■ **AUSGEWÄHLTER TEXTABSCHNITT**
- - - -
Den Auftakt des Veranstaltungsreigens aber machte ein Dorffest Ende Juni, bei dem selbst gebrautes Bier ausgeschenkt wurde. Nun mag man sich fragen was Vollnkirchen mit Bier zu tun hat? man würde den Hüttenberger Ortsteil vielleicht eher mit Handkäse oder Apfelwein in Verbindung bringen. Auch hierfür konnten die Organisatoren einen historischen Beleg finden.
In einer kürzlich wiederentdeckten Dorfchronik fand sich ein Eintrag aus dem Jahr 1751. Dort ist vermerkt, dass die Gemeinde Vollnkirchen ein steinernes Brauhaus errichtet hat, in dem die Bewohner einfaches Bier selbst brauen konnten. Wie lange Bier gebraut wurde weiß man nicht, das Brauhaus selbst hatte noch bis etwa 1875 bestand, wurde zuletzt aber als Lagerraum für das Brennholz des Dorfschullehrers verwendet und im Zuge eines Neubaus der Schulscheune abgerissen.
- - - -
■ **AUFGABE 1**
Geben Sie im Textabschnitt die Passage von „Den Auftakt des“ bis „historischen Beleg finden.“ erneut wieder und setzen Sie dabei „Sommerfest“ anstelle von „Dorffest“ ein.
Der Textabschnitt steht in keinem Zusammenhang mit der Auflistung.

■ **Koordinatendaten zu Landmarken**
- - - -
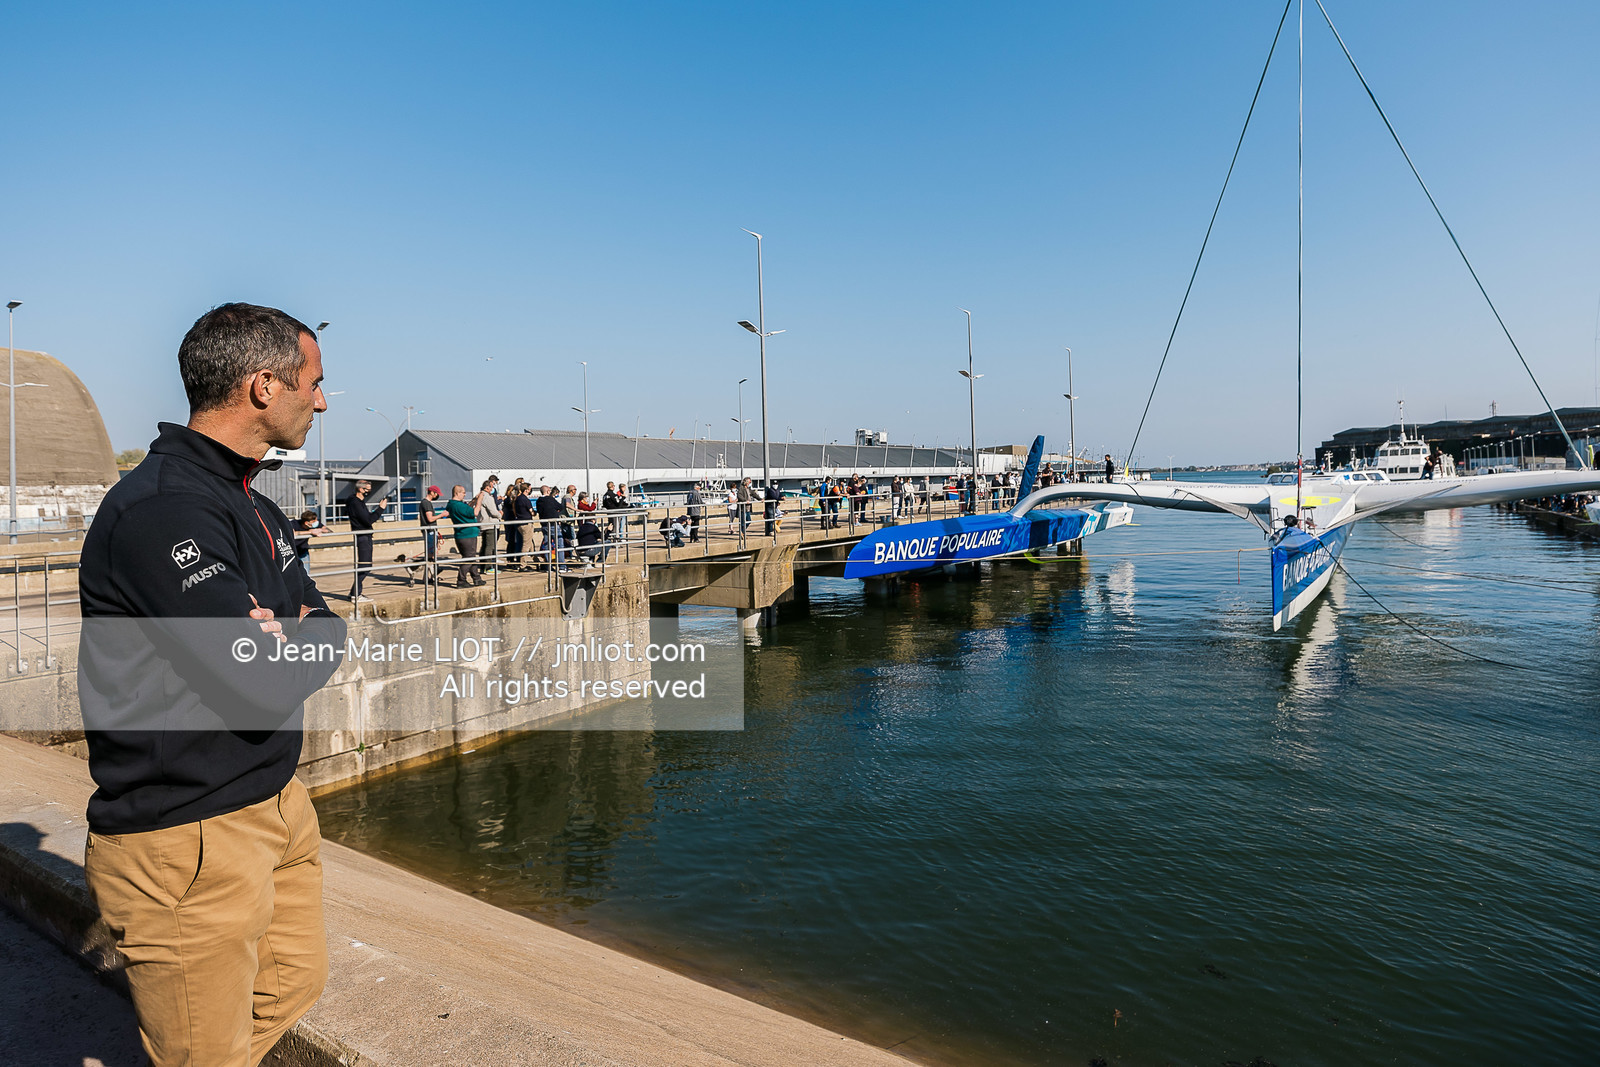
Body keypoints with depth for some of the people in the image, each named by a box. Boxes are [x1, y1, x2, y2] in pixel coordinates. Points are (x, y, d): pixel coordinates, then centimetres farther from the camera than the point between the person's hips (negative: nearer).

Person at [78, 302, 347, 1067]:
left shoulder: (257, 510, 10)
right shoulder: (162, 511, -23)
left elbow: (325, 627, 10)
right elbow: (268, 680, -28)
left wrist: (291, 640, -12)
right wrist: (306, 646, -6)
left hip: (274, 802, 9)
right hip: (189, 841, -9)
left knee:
- - - -
■ **AUFGABE 2**
Skalieren Sie in der Auflistung den Abschnitt von der Zeile mit „right elbow: (268, 680, -28)“ bis zum Ende der Auflistung, beide Enden eingeschlossen. Geben Sie nur diese Zeilen vollständig wieder und multiplizieren Sie dabei jede Zahl in den Koordinaten- und Tiefenwerten mit 2, gerundet auf ganze Zahlen, wobei Halbe aufgerundet werden.

■ **ERGEBNIS 1**
Den Auftakt des Veranstaltungsreigens aber machte ein Sommerfest Ende Juni, bei dem selbst gebrautes Bier ausgeschenkt wurde. Nun mag man sich fragen was Vollnkirchen mit Bier zu tun hat? man würde den Hüttenberger Ortsteil vielleicht eher mit Handkäse oder Apfelwein in Verbindung bringen. Auch hierfür konnten die Organisatoren einen historischen Beleg finden.

■ **ERGEBNIS 2**
right elbow: (536, 1360, -56)
left wrist: (582, 1280, -24)
right wrist: (612, 1292, -12)
left hip: (548, 1604, 18)
right hip: (378, 1682, -18)
left knee:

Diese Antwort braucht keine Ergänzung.